The fifth conference on biological diversity held recently in Nairobi ended on a flat note

Published: Friday 30 June 2000

-- some meetings are convened to arrive at definite conclusions. But there are those that follow a routine merely to carry forward a tradition. The latter seems to be quite true in the case of the Conference of Parties ( c o p ) to the Convention on Biological Diversity ( cbd ). The c o p convened its fifth meeting in Nairobi from May 15-26 and yet again failed to leave any significant impression on the participants.

The cbd , negotiated under the auspices of the United Nations Environmental Programme ( unep ), entered into force on December 29, 1993 and has been ratified by 177 countries. The convention underlines three goals -- conservation of biodiversity, sustainable use, and fair and equitable sharing of benefits arising out of utilisation of genetic resources. In Nairobi, there were more than 1,500 participants representing about 156 countries. The meet was also attended by non-government organisations ( ngo s), indigenous and local community bodies. They had come to address a number of issues related to biodiversity and assess the implications of decisions taken during the meet. Not that the meeting came to very many conclusive decisions.

In what was otherwise a lacklustre affair, the Cartagena protocol on Biosafety remained the only high point. With 65 nations signing the protocol at Nairobi the total number of signatories now stands at 68. The us , which is not yet a signatory to the cbd , once again maintained its distance from the Biosafety Protocol. India, as yet, has also not put its name below the dotted line but "the day is not far away," says Sharad Babu, joint director, department of biotechnology ( dbt ).

India hopes to sign the document during the next meeting at the United Nations ( un ) headquarters in New York in May 2001. The protocol assumes significance as countries move from traditional crops to genetically modified ones and adverse effects on health and environment become a burning issue in international trade on genetically modified organisms ( gmo s). The protocol contributes to ensure an adequate level of protection in the area of safe transfer, handling and use of living modified organisms resulting from modern biotechnology.

However, it has been an increasing issue of contention that pathbreaking or influential decisions have lost their place in the cbd meetings.

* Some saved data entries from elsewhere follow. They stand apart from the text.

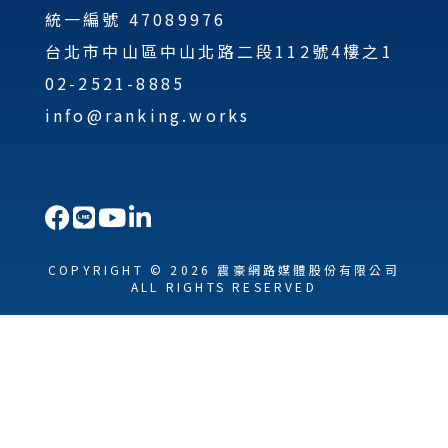
統一編號 47089976
台北市中山區中山北路二段112號4樓之1
02-2521-8885
info@ranking.works
COPYRIGHT © 2026 震豪網路媒體股份有限公司
ALL RIGHTS RESERVED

Organisations round the world had expected that the highly publicised issue of terminator and traitor technologies are going to find a place in the agenda of the c o p -5. But hopes crashed when the terminator failed to qualify for the meeting. Silvia Rebeiro of the Canada-based Rural Advancement Foundation International ( rafi ) says, "Civil society organisations in Nairobi had demanded that c o p -5 take action to ban terminator. With seven new terminator patents in 1999, research on terminator and traitor technologies are in full swing and commercialisation of suicide seeds is the clearly stated goal." If the cbd waits for "the next study on terminator technology scheduled for c o p -6 it will be an inquest not an investigation," she adds.

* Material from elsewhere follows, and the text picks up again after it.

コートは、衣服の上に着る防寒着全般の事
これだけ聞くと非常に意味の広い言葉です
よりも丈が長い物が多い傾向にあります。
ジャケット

The c o p -5 participants also studied the Subsidiary Body for Scientific Technical and Technological Advice ( sbstta ), a committee set up by the c o p -1. The sbstta had come to the conclusion that the Genetic Use Restriction Technologies ( gurt s) are not likely to be commercialised in the near future with no field trials having been conducted as yet. A gurt has the potential to affect a variety of other traits and the goal is to turn a plant's genetic traits on or off with the application of an external chemical. rafi accuses the sbstta report to be woefully outdated and dangerously misleading.

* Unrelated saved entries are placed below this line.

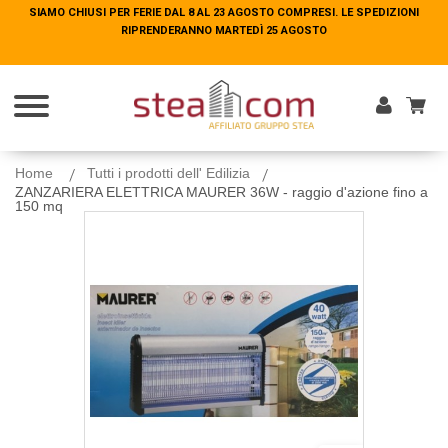
SIAMO CHIUSI PER FERIE DAL 8 AL 23 AGOSTO COMPRESI. LE SPEDIZIONI
SIAMO CHIUSI PER FERIE DAL 8 AL 23 AGOSTO COMPRESI. LE SPEDIZIONI
RIPRENDERANNO MARTEDÌ 25 AGOSTO
RIPRENDERANNO MARTEDÌ 25 AGOSTO
Entra
Home
Tutti i prodotti dell' Edilizia
ZANZARIERA ELETTRICA MAURER 36W - raggio d'azione fino a
150 mq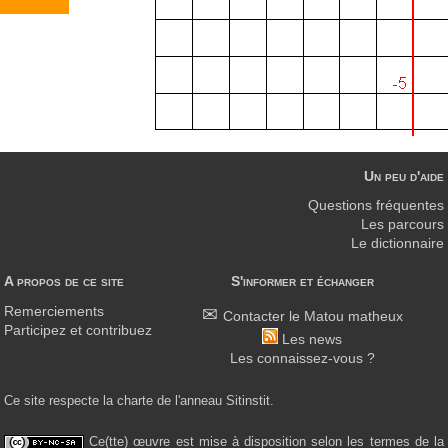
Un peu d'aide
Questions fréquentes
Les parcours
Le dictionnaire
A propos de ce site
S'informer et échanger
Remerciements
Contacter le Matou matheux
Participez et contribuez
Les news
Les connaissez-vous ?
Ce site respecte la charte de l'anneau Sitinstit.
Ce(tte) œuvre est mise à disposition selon les termes de la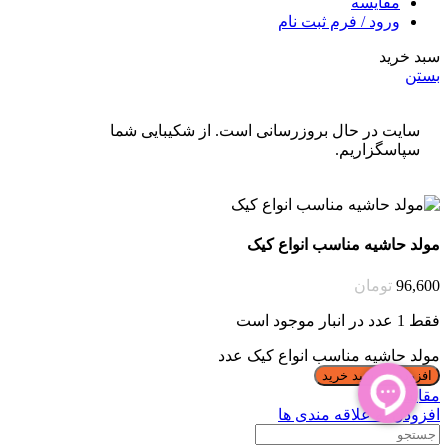
مقایسه
ورود / فرم ثبت نام
سبد خرید
بستن
سایت در حال بروزرسانی است. از شکیبایی شما
سپاسگزاریم.
مولد حاشیه مناسب انواع کیک
96,600
تومان
فقط 1 عدد در انبار موجود است
مولد حاشیه مناسب انواع کیک عدد
افزودن به سبد خرید
مقایسه
افزودن به علاقه مندی ها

In 1999, seven new terminator patents were awarded to the industry and public sector researchers and at least one company, Astra Zeneca, conducted field trials on gurt in the uk . Civil society members are of the opinion that the cbd 's much touted precautionary principle has failed to pass the litmus test by not providing a berth for the terminator in their fifth meet.

The outcome of the meeting regarding the issues of access to genetic resources and benefit sharing, which were perhaps the most contentious issue in c o p -5, cannot be said to be satisfactory. And the fallout again was what a majority of participants had expected -- no real decisions or efforts.

While the high-powered meeting was on at Nairobi, a strong audience had gathered in the neighbourhood to witness the Captain Hooks award ceremony -- an award instituted to highlight "outstanding achievements in biopiracy." Among those who figured in the glory trail of the awards was the us government -- a winner or runner up in several categories. India and the Philippines bagged an award each in the other category -- for their success in defeating predatory patents.